Duygularla Yüzleşme◑

En başından başla
                                    

"Bakıyorum çok eminsin!" dedim huysuzca.

"Eminim çünkü klasik bir Nizar kuralıdır. Önchin soyisminden kurtulmak adına piçler veya kimsesizler soylu insanların kalplerini çalmaya çalışırlar. Talayer ise bunu fazlasıyla başarmışa benziyor."

"Talayer'in böyle bir amacı yok!"

"Buna çok emin gözüküyorsun. Talayer'in hayatında birisi yok diye duydum ve bu durumda ona karışacak birisi var mı?" dedi ve Talayer'e baktım. Talayer'in hayatında birisi yoktu, ona karışacak birisi yoktu. Ben neydim ki? Bir hiç olabilirdim. Aynı görüşlere sahip birisiydim sadece. Onun gibi bu dünyada adaleti arıyor ve adalet için savaşıyordum.

"Yok." dedim kısık bir sesle.

"Bunu biliyor olman güzel. Böylece herkes kendi yolunda ilerleyebilir. Bırak herkes kendisi için iyi olanla olsun."

"Prens, sizin hayatınızda birisi var mı? Bakıyorum çevrenizdekilerle çok ilgilisiniz." dedim ve güldü.

"Göçebe bir adam olduğum için olmadı."

"Ne zamandan beri göçebesiniz?"

"14 yaşımdan beri diyebilirim. Babamın yanında ayrıldım ve Daichin gezginlerine katıldım. Kısa sürede birçok yer gezdim ama asla Smeryn'den  kopmadım."

"Çok hoş!" diye mırıldandım.

"Benim amacım adaleti aramaktı, adaleti sağlamaktı. Adil olmayan bir düzende yaşıyoruz. Soylular soyluluklarını ezmek için kullanıyor, halk ise sefil bir halde. Nizar şanslı ama diğer ülkelerin hali kötü. Larastka ise kendi zenginliğinde boğuluyor."

 "Kuzeye gittiniz mi?" dedim merakla ve güldü.

"Evet, gittim. İnanın bana, kibirleri yaşadıkları şehirlerden daha soğuk. Kendilerini kusursuz sanıyorlar. Birilerinin bu insanlara ders vermesini isterdim."

"Günümüzde insanlar doğruları konuştuğu için cezalandırılıyor. Yönetenlerin acımasızlığıyla karşılaşıyor. Bu olunca diğerleri susmak zorunda kalıyor ve boyun eğiyor."

"Fakat zaman için adaletsizlikler büyüyünce boyun eğenler mırıldanmaya başlıyor ve bu mırıldanmalar büyüyüp, bağrışa dönüşüyor. Bu görülmezse, duyulmazsa iktidar sahiplerinin sonu geliyor."

"Benim bu hayatta amacım adaletsizliğe kılıç olmak, Prens. Zulme ve haksızlığa son vermek. Bu yüzden yapamayacağım bir şey yok." dedim ve Karran güldü.

"Hoşuma gidiyorsun, Ayashri. Daichin ruhuna savaşma nefesini üflemiş."

"Bana sorarsanız, bu abartılacak bir şey değil." dedim ve Naita geldik diye bağırmıştı.

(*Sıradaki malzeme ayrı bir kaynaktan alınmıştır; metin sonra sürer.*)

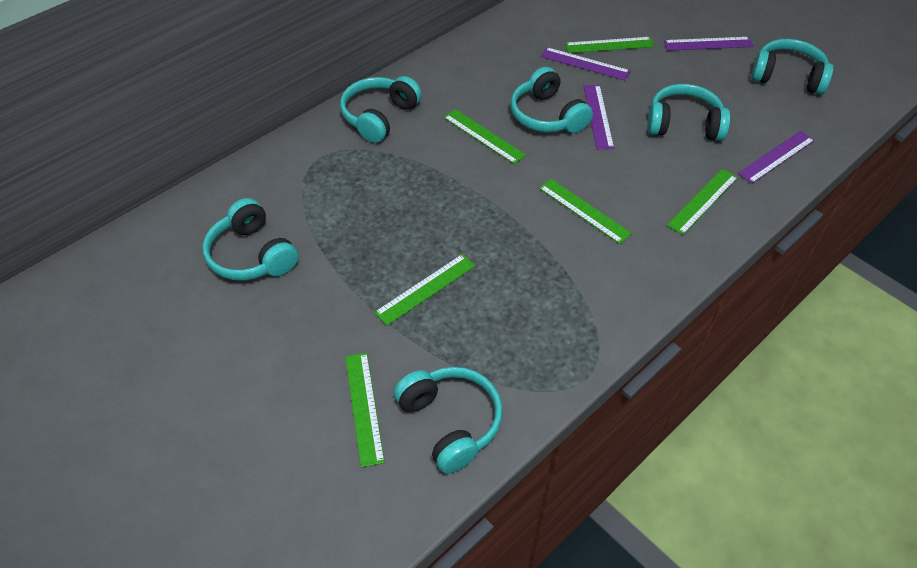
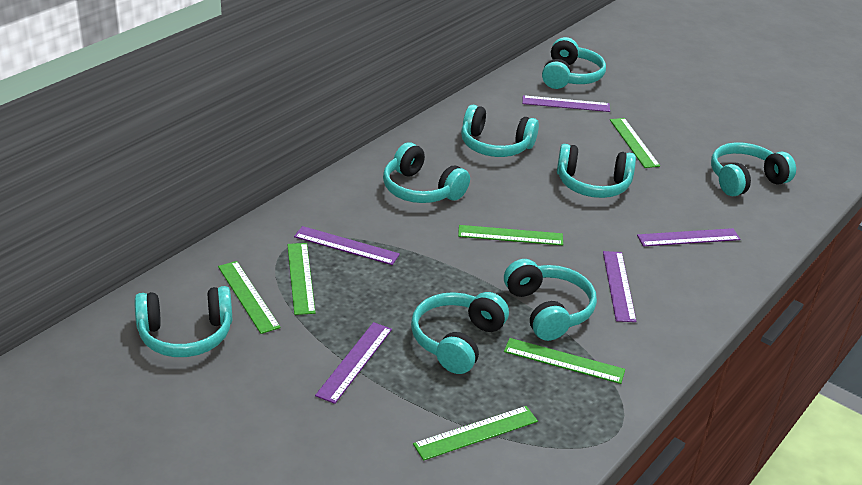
purple ruler: [541,47,630,81] [583,85,614,149] [664,37,754,51] [738,131,815,184] = 4 -> [294,226,400,265] [315,322,392,404] [522,95,610,112] [603,251,637,322] [637,228,741,246] = 5
turquoise headphones: [202,198,298,281] [340,76,422,143] [394,367,503,474] [510,67,593,133] [647,84,730,141] [751,39,833,95] = 6 -> [135,286,232,357] [383,143,470,203] [411,292,509,374] [461,105,539,157] [504,259,597,341] [542,37,606,89] [557,144,636,198] [711,143,796,196] = 8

Geldiğimiz yer büyük bir kamptı. Çadırlar her yerdeydi. Atlar çitler ardında serbestlerdi ve bizler de kendi atlarımızı buraya bırakmıştık. Talayer'in bana verdiği kılıcı ise almayı unutmamıştım. Başımıza ne geleceği belli olmazdı ve buradan hoşlanmamıştım. Talayer'in anlattıkları da hoşuma gitmemişti. Burayı gözlemlemek için gelmiştim. Buradaki insanların bir çoğu ailesini geçindirmek için canlarını riske atıyorlardı. Kimileri ise zorla getirilmişti. Göründüğü gibi değillerdi. Böyle bir durumda benim için savaşmaları zordu ve benim başka bir şey bulmam lazımdı.

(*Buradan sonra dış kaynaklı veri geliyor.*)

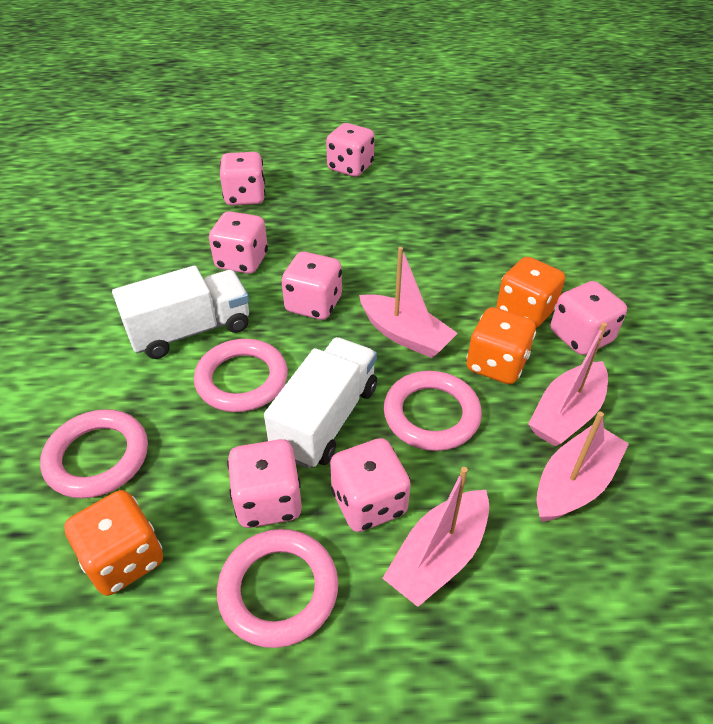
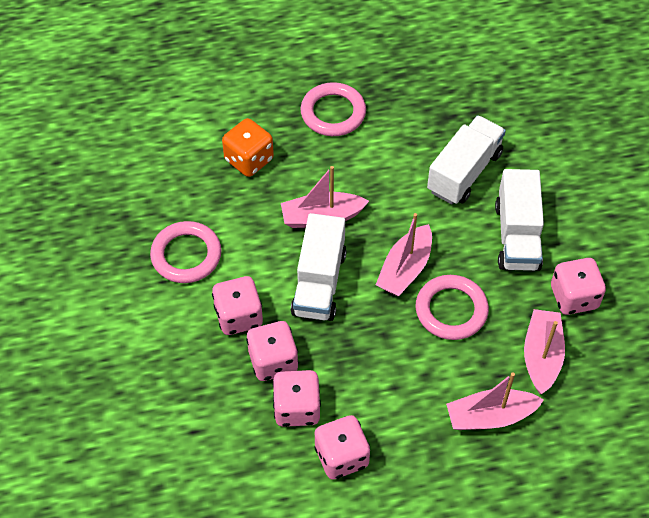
orange dice: [64,490,163,596] [466,307,536,384] [497,257,565,328] = 3 -> [222,118,274,177] = 1
pink dice: [209,211,268,274] [220,152,265,206] [227,439,302,528] [281,252,342,320] [326,123,374,177] [330,438,411,532] [551,281,627,355] = 7 -> [212,276,263,335] [246,321,299,381] [272,370,321,427] [314,415,370,480] [551,258,606,315] = 5
pink ring: [40,409,148,498] [194,339,288,412] [217,529,338,648] [384,371,482,451] = 4 -> [150,221,222,283] [301,82,366,136] [416,275,489,340] = 3
white truck: [112,266,249,359] [264,337,377,469] = 2 -> [291,213,347,321] [427,115,506,204] [495,169,544,271] = 3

Atları bıraktıktan sonra toprak yolda ilerlerken rüzgar esmiş, gözüme toprak kaçmıştı. Yürüdükçe dövüşen askerleri görüyorduk. Eğitiliyorlardı. Kimileri hırsla dövüşürken kimileri ise oldukça mutsuzdu. Dövüşmeye razı olmayanın sırtına ise sopa iniyordu. Bu çok acımasızcaydı.

Sonunda büyük bir çadırın önüne gelmiştik. Naita hepimize tek tek baktı. En son ise gözleri bende kalmıştı. Sürmeli gözleri bana karşı soğuktu ve bana güvenmediğini belli ediyordu. Hoş, ben de şu an Naita'nın bizi getirdiği bu yere güvenmiyordum. Kılıcımın sapını tutuyordum ve tetikte duruyordum.